Consider for example the $C^*$ algebra $A$ of $2 \times 2$ matrices over the complex numbers (with the operations: matrix addition, matrix multiplication, and the matrix conjugate transpose as the involution). Let $a = \begin{pmatrix} 1 & 0 \\ 0 & 0 \end{pmatrix}$ and $b = \begin{pmatrix} 0 & 0 \\ 0 & 1 \end{pmatrix}$. It is easy to see that $a \geq 0$ and $b \geq 0$ in in $A$, and hence that any element $c$ in $A$ satisfying $a \leq c$ or $b \leq c$ must be self-adjoint. Short calculations then show that if $c = \begin{pmatrix} x & y \\ y^* & z \end{pmatrix}$, then $a \leq c$ holds if and only if $x \geq 1$, $z \geq 0$, and $(x - 1) z \geq |y|^2$, and $b \leq c$ holds if and only if $x \geq 0$, $z \geq 1$, and $x(z - 1) \geq |y|^2$.

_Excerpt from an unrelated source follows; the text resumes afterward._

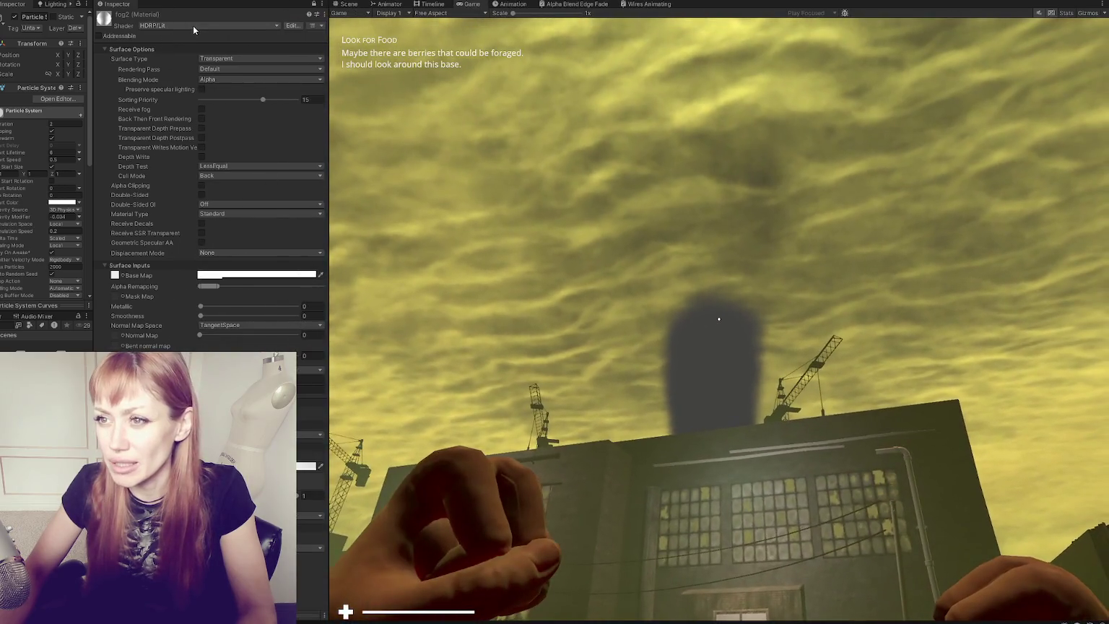
click(193, 27)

It follows that the set of upper bounds for $\{a,b\}$ in $A$ is the set $$ U = \left\{\begin{pmatrix} x & y \\ y^* & z \end{pmatrix}: x \geq 1, z \geq 1, xz - \max(x,z) \geq |y|^2\right\}. $$ I claim that $U$ has no least element. Suppose to the contrary that it does; denote it by $\lambda$. There are real numbers $s$ and $t$ and a complex number $u$ satisfying $s \geq 1$, $t \geq 1$, and $st - \max(s,t) \geq |u|^2$ with $\lambda = \begin{pmatrix} s & u \\ u^* & t \end{pmatrix}$. It is clear that the $2 \times 2$ identity matrix $I$ is in $U$, and from $\lambda \leq I$ one easily deduces that $1 - s \geq 0$ and $1 - t \geq 0$. Combining these with the previous constraints on $s$ and $t$ we deduce that $s = t = 1$ and hence $|u|^2 \leq 1 \cdot 1 - \max(1,1) = 0$, so that $u = 0$ and hence $\lambda = I$. But there are elements $d$ of $U$ for which $I \leq d$ does not hold. The matrix $\frac{1}{4} \begin{pmatrix} 5 & 2i \\ -2i & 6 \end{pmatrix}$ is a concrete example but there are many others.

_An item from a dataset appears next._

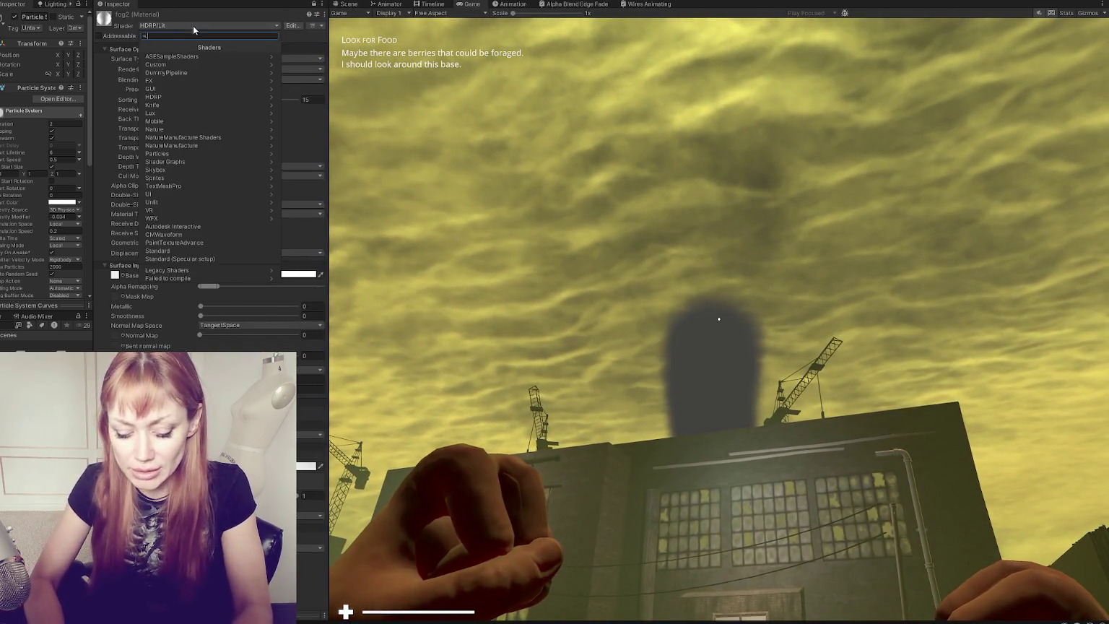
text(unlit)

This also shows that $\{-a,-b\}$ has no greatest lower bound in $A$, of course. So there is really no hope of $A$ being a lattice.

(Note that $a$ and $b$ are self-adjoint projections, and if you restrict $\leq$ to the set of self-adjoint projections in $A$, you do get a lattice, which is isomorphic to the lattice of closed subspaces of $\mathbb{C}^2$. The supremum of $a$ and $b$ in this lattice is $I$ and the infimum of $a$ and $b$ is $0$. But the set of projections in $A$ is not a real vector space, let alone a Banach lattice.)

Some general theory that may be of interest:

  • S. Sherman proved (in Order in operator algebras, 1951) that a $C^*$-algebra $A$ is a lattice with respect to its usual ordering if and only if $A$ is commutative.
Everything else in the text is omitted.